HOUSTON (AP) — The U.S. government says a 16-year-old Guatemalan died Monday at a Border Patrol station in South Texas, the fifth death of a migrant child apprehended by border agents since December.
U.S. Customs and Border Protection said in a statement that Border Patrol apprehended the teenager in South Texas' Rio Grande Valley on May 13. The agency says the teenager was found unresponsive Monday morning during a welfare check at the agency's Weslaco, Texas, station. The teenager's cause of death is unknown.
The agency did not say why the teenager had been detained for a week, but said he was "due for placement" in a facility for youth operated by the U.S. Department of Health and Human Services.
Federal law requires the Department of Homeland Security to send minors unaccompanied by a parent or legal guardian to HHS within 72 hours of determining that the child is unaccompanied.
The Border Patrol has faced months of scrutiny over its care of children it apprehends at the border. A 2-year-old child died last week after he and his mother were detained by the Border Patrol. The agency says it took the child to the hospital the same day the mother reported he was sick, and he was hospitalized for several weeks.

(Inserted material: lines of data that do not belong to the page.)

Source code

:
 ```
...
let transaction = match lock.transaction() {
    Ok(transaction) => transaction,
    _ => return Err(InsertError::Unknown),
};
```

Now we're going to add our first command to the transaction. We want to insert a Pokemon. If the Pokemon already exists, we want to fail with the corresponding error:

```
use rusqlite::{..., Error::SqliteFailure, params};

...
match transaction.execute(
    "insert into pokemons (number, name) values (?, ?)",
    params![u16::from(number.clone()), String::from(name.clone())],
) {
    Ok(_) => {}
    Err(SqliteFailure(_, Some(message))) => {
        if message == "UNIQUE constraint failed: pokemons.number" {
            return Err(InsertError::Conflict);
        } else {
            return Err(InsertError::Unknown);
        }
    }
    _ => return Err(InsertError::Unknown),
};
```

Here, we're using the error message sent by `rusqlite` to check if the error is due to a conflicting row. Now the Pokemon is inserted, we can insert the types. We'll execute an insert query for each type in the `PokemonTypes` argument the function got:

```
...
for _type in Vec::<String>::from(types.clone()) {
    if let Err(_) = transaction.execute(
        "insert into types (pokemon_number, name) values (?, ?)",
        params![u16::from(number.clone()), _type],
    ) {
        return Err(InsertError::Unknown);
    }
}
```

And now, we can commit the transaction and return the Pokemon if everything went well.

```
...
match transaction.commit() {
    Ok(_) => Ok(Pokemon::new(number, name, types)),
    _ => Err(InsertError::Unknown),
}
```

On April 30, a 16-year-old Guatemalan boy died after officials at an HHS detention facility noticed that he was sick. He was hospitalized in intensive care for several days before his death.
After the deaths of two children ages 7 and 8 in December, the Department of Homeland Security ordered medical checks of all children in its custody and expanded medical screenings.
John Sanders, the acting commissioner of U.S. Customs and Border Protection, said in a statement that his agency was "saddened by the tragic loss of this young man and our condolences are with his family."
"CBP is committed to the health, safety and humane treatment of those in our custody," Sanders said.
Trump administration officials have said they have passed a "breaking point" in the immigration detention system, with the numbers of parents and children crossing the border dramatically exceeding the capacity at facilities.
That strain is particularly acute in the Rio Grande Valley, which has more unauthorized border crossings than any other region.
The Border Patrol has released photos of adults and children lying in small, military-style tents or on the grass and pavement outside of two of its stations. It also recently opened a 500-person tent near one port of entry and announced plans to open another.